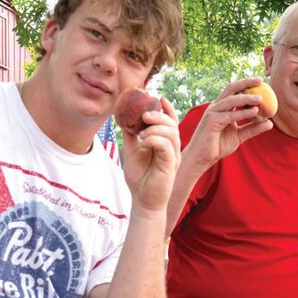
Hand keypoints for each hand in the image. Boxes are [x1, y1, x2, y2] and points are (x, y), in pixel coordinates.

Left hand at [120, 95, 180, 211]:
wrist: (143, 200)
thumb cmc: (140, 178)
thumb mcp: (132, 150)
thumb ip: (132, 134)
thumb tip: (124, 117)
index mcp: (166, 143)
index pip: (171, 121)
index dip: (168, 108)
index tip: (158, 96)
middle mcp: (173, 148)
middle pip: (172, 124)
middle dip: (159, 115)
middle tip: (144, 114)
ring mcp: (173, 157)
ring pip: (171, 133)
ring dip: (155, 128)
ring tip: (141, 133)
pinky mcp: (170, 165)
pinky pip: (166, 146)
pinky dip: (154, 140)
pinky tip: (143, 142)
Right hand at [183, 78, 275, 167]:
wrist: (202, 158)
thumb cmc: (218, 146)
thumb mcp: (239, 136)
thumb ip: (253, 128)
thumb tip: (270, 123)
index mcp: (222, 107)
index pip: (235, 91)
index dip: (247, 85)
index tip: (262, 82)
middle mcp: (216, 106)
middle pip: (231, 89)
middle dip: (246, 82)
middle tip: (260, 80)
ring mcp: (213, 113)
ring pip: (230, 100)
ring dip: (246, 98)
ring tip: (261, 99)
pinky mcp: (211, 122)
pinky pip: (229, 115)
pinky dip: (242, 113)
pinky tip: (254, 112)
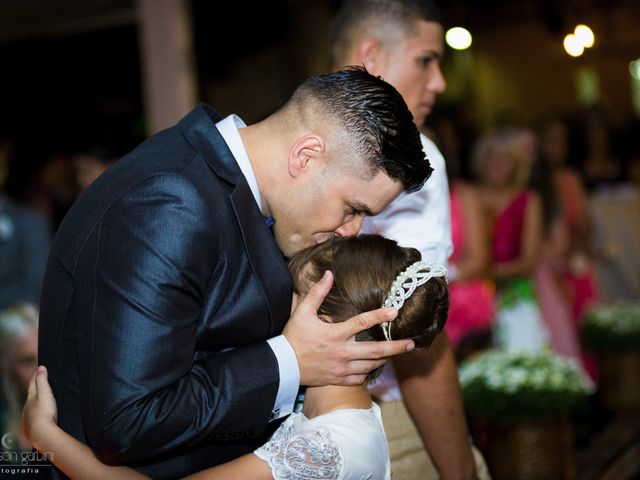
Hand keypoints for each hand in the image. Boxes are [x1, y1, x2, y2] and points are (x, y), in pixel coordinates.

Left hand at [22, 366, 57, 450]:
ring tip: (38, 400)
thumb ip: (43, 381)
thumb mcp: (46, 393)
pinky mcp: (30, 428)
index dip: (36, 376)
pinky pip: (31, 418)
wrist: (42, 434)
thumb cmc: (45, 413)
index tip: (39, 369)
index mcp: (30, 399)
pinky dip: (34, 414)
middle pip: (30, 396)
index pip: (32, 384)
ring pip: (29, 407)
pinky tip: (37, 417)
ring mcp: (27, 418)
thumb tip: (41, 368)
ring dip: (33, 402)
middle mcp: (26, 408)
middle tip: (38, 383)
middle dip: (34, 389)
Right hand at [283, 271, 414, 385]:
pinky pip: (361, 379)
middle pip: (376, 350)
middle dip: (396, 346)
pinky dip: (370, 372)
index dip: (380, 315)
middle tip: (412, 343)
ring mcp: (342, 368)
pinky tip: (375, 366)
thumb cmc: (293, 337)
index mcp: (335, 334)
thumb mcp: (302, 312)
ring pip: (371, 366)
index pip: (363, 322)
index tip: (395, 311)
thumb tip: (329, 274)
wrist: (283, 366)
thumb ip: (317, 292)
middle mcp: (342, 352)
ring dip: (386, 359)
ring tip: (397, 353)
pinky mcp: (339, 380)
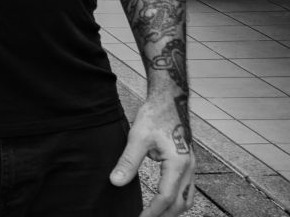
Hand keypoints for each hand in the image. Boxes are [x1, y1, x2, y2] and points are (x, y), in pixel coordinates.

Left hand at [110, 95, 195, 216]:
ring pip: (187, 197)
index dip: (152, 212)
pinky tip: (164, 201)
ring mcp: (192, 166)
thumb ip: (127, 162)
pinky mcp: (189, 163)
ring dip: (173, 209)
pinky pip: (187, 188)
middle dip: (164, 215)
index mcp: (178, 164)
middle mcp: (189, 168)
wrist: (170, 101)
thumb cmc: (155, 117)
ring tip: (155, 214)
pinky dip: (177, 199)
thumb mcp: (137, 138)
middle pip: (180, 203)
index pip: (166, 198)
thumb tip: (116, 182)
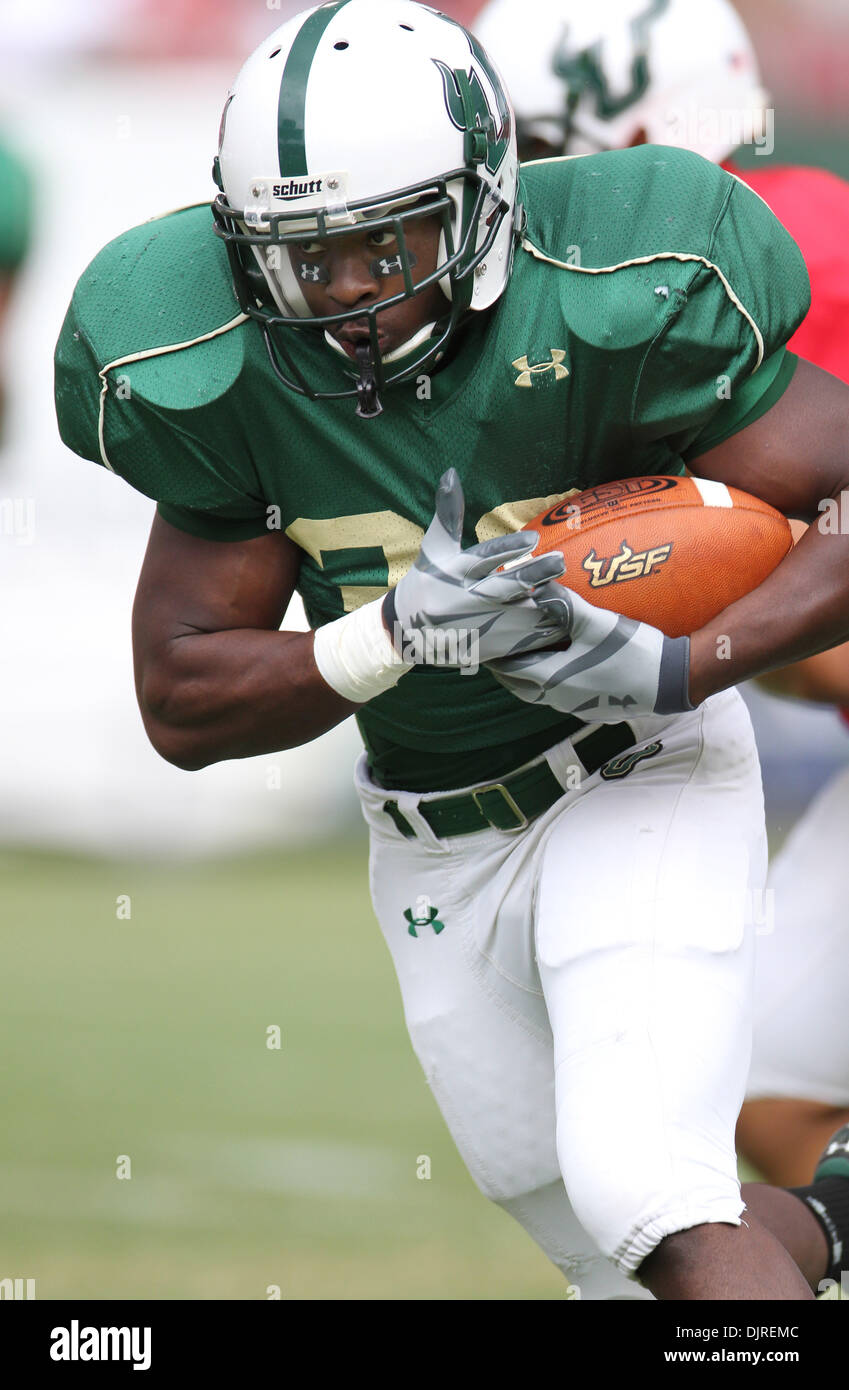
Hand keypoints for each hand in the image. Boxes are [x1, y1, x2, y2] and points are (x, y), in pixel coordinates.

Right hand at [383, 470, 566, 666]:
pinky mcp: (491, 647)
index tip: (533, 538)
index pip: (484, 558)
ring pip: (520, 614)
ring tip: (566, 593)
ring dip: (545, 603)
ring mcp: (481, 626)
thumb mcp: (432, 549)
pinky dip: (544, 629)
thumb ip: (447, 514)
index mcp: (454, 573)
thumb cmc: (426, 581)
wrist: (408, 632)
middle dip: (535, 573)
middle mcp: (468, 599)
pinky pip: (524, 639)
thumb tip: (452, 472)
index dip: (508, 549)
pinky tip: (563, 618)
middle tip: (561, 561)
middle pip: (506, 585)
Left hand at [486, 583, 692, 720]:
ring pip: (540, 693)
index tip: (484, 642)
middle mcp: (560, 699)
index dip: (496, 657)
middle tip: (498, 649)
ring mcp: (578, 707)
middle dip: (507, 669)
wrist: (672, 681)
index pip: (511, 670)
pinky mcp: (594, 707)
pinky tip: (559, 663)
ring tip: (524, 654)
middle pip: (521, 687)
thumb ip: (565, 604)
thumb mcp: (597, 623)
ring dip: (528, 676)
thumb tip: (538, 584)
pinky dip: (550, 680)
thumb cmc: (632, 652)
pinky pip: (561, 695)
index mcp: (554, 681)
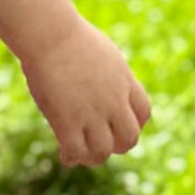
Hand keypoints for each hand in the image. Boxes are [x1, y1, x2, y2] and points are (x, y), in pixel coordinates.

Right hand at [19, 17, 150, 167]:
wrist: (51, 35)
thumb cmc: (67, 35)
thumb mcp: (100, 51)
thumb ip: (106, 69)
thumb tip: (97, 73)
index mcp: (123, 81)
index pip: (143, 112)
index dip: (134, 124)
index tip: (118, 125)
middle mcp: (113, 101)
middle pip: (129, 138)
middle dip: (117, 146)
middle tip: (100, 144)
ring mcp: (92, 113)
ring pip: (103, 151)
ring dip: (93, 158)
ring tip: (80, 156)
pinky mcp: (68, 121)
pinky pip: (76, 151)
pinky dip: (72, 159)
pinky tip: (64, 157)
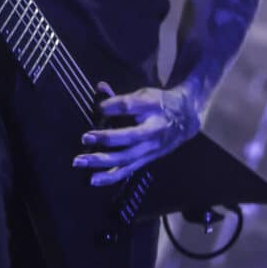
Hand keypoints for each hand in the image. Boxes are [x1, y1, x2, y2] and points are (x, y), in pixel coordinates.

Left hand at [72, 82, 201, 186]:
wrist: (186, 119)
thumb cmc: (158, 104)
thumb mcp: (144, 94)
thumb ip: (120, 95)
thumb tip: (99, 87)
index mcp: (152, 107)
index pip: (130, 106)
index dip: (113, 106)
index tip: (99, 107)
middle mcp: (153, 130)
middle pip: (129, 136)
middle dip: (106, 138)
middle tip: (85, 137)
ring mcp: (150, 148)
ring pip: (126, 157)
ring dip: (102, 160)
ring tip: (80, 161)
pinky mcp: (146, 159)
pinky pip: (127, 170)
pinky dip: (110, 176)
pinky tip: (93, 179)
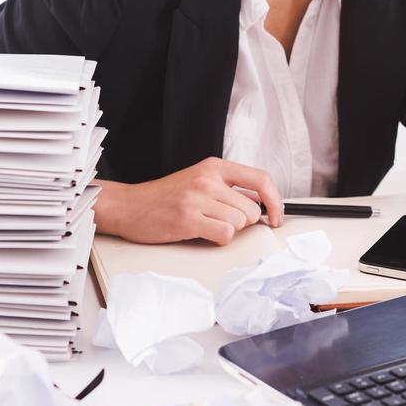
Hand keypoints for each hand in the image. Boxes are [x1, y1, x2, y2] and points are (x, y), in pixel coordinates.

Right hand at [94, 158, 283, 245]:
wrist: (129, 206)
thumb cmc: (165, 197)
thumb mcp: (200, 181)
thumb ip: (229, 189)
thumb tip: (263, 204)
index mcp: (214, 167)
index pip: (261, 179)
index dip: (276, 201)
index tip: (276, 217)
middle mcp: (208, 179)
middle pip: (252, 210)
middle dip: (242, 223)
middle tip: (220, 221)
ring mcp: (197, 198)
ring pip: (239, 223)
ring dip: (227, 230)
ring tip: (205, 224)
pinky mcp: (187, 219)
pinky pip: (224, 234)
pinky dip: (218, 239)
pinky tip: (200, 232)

Your objective
Each line above with the string "Right" should be reported in full.

Response area
Right hand at [183, 78, 275, 167]:
Right hand at [283, 271, 414, 385]:
Right hand at [383, 470, 566, 666]:
Right hand at [19, 17, 150, 167]:
Right hand at [94, 158, 283, 245]:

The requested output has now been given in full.